Gasby doesn’t deny the basic facts of the relationship. “We were friends and then we became more than that,” he acknowledges. “But a lot of what they said about me in the media wasn’t true. They said I was giving money to this woman. Meanwhile, she drove a Porsche and owned a $5 million brownstone. They said she moved into the house, but she’d come here and help cook. She didn’t live here. Barbara wasn’t fully aware of the relationship. She was already ‘gone’ at that point.”
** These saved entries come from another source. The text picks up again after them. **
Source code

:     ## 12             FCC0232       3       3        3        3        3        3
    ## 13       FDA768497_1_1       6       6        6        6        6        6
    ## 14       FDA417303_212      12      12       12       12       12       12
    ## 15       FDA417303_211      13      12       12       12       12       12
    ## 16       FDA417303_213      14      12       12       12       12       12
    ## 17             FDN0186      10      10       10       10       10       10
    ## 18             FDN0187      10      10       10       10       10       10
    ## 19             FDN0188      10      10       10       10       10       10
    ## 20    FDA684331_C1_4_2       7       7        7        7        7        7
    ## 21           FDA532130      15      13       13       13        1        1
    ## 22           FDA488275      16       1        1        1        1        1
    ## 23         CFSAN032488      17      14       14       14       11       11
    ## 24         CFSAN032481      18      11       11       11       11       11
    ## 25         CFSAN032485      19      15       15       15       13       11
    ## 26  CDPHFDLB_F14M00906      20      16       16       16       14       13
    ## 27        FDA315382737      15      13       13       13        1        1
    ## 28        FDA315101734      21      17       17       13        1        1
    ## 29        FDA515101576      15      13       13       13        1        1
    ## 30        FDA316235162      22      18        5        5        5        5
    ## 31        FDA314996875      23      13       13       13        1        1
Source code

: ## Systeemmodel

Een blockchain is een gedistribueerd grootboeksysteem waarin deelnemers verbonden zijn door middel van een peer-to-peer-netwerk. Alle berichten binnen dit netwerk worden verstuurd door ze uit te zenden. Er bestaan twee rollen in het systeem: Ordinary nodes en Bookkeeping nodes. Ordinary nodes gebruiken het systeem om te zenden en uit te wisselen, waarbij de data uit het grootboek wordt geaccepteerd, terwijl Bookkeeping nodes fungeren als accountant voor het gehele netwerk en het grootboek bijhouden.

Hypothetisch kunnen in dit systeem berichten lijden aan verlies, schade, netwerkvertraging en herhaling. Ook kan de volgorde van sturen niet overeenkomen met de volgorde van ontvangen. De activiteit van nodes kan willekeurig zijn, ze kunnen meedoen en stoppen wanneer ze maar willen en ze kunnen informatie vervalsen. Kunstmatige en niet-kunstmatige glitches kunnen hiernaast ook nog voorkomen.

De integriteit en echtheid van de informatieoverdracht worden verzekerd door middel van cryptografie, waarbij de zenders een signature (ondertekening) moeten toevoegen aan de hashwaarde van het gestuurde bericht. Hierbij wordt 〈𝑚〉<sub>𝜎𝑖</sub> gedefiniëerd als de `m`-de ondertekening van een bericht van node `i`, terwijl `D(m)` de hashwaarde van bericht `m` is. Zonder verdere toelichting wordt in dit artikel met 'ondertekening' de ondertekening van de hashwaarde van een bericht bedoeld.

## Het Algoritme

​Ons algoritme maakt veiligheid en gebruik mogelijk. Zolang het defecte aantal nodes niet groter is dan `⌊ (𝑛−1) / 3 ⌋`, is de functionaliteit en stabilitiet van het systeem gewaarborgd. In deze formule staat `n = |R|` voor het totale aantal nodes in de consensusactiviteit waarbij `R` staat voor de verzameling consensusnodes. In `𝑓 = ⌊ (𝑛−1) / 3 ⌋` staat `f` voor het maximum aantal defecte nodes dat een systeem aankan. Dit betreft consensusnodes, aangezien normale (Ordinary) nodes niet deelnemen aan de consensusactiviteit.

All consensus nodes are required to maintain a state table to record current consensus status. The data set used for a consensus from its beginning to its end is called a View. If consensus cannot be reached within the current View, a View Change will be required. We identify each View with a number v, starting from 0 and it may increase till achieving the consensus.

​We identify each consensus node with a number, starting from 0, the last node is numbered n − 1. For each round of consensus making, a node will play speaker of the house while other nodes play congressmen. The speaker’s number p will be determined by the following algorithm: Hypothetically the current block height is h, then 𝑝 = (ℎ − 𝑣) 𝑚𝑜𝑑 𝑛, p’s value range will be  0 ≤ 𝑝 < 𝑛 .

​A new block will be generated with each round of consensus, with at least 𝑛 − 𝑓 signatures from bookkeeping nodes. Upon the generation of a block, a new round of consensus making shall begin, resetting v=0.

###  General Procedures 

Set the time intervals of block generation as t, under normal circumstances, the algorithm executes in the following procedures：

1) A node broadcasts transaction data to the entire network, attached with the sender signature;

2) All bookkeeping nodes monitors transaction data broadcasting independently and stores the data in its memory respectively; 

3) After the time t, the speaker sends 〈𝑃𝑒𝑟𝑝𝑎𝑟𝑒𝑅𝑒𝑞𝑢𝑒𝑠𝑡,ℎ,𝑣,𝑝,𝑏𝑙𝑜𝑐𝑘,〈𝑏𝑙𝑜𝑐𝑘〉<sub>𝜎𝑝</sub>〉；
Regardless of what he shares with the outside world, only Gasby knows his own heart. It’s inarguable that he has a stake, both professionally and personally, in burnishing his family’s legacy. But when you listen carefully, you get the sense that what he wants most is to recapture a level of bliss that many never achieve — a love story that stretched over 28 years, the last seven of which were destroyed by an insidious disease.
“The value of Barbara’s legacy is that other young women, particularly young women of color, can see that we did something pretty remarkable,” he says. “That it’s possible to have the fairy tale.”
Though Alzheimer’s robbed Smith of her faculties before it took her life, Gasby maintains that the disease never defeated her.
“She was fearful of it, but she wasn’t afraid of it,” he says. “Until she began to shut down, she was beautiful. Even in that last declining moment, she was beautiful.”